Prediction of glioblastoma multiforme response to bevacizumab treatment using diffusion and perfusion imaging

Abstract

Response to Bevacizumab in Glioblastoma Multiforme (GBM) is not the same for all patients who receive this antiangiogenic therapy. In this research, structural magnetic resonance images (MRI), Diffusion Tensor Images (DTI), and Dynamic Susceptibility Contrast (DSC) images are used to predict the response to treatment. Apparent Diffusion Coefficient (ADC) and Fractional Anisotropy (FA) maps are calculated from the DTI data. Relative peak height (rPH) and relative percentage of signal intensity to recovery (rPSR) are extracted using DSC images. Histograms are derived from the CE regions of the maps and statistical features are extracted from the histograms.

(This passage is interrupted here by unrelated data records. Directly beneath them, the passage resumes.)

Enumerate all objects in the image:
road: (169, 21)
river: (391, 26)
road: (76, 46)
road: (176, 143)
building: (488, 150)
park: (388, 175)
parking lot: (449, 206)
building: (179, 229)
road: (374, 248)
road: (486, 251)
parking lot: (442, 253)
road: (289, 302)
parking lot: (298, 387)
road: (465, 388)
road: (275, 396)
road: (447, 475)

Predictions are done using a logistic regression (LR) algorithm and the Leave One Out Cross Validation (LOOCV) method is applied to evaluate the quality of the prediction models. Using the DTI data, it is found that the median of FA and ADC are capable of predicting the response to treatment with accuracies of 81.8% and 72.7%, respectively (t-test, p-value=0.029, 0.027). Using the DSC images, it is found that rPH is a predictive feature with 87.5% accuracy (t-test, p-value=0.038). Putting the three features (median of ADC and FA and rPH) together, a fully (100%) accurate prediction is achieved (t-test, p-value=0.014). In conclusion, DTI and DSC images have rich information about cellularity and vascularity of the tumor regions in GBM patients and can be helpful in GBM treatment, especially for antiangiogenic therapy.